Он хотел сказать, что полон жалости к ее покойным родителям, что презирает тетку Пелагею Дмитриевну, что не может без содрогания думать о монастыре и, главное, что жизнь свою готов отдать ради Софьи, а это и есть – правда. Но девушка по-своему поняла его возглас.
– Наверное, я несправедлива к матушке Леонидии. Она на коленях стояла передо мной – умоляла поехать в этот скит. К чистоте моей взывала, плакала и все про подвиги Пахомия Великого рассказывала да про какие-то пандекты Никона Черногорца. «Иноком наречешься, понеже один беседуешь Богу день и ночь».
– Иноком? – Голос Алексея дрогнул. – Так ты уже…
– Нет. Я еще не пострижена. Игуменья настояла, чтобы я еще год киноваткой жила.
– Не будешь ты жить киноваткой. Я увезу тебя отсюда.
– Нет. Я не могу.
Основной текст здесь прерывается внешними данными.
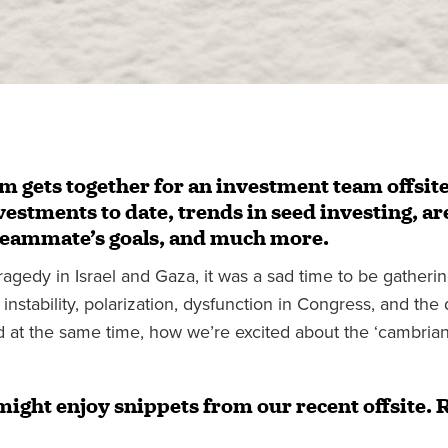
am gets together for an investment team offsite
estments to date, trends in seed investing, ar
teammate’s goals, and much more.
ragedy in Israel and Gaza, it was a sad time to be gatheri
 instability, polarization, dysfunction in Congress, and the
at the same time, how we’re excited about the ‘cambrian 
might enjoy snippets from our recent offsite.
Я игуменье обещала.
– Мне ты еще раньше обещание дала.
– Нет. Разные наши дороги. – Голос Софьи зазвенел и погас, стал торжественным и стылым, глаза распахнулись и словно остекленели. – Меня ждет последование малой схимы. Знаешь, как это происходит? Свечи горят, голоса в соборе гулкие, им эхо вторит. Я на коленях стою и протягиваю ножницы матушке Леонидии, а она их отвергает. Я опять протягиваю ножницы… Трижды игуменья будет испытывать мою твердость, а на третий раз примет ножницы и выстрижет мне крестообразно волосы. И потом ряса, пояс, камилавка и вервица…
– Какая вервица? Что ты бормочешь? Мне так трудно было тебя разыскать! Я даже про Кронштадт позабыл, а ты мне про вервицу с камилавкой.
– А о чем же мне с тобой говорить? – Софья попыталась встать, и Алексей, удерживая, крепко схватил ее за руку.
– Подожди, да не рвись… Послушай. – Он силился найти те самые единственные слова, которые смогут все объяснить и поставить на свои места, но эти слова не шли на ум, и он торопливо и сбивчиво рассказывал про родную деревню, про матушку Веру Константиновну, повторял, что люди должны, просто обязаны, помогать друг другу, обвинял Софью в строптивости и упрямстве, и чем больше он говорил, тем мрачнее она становилась.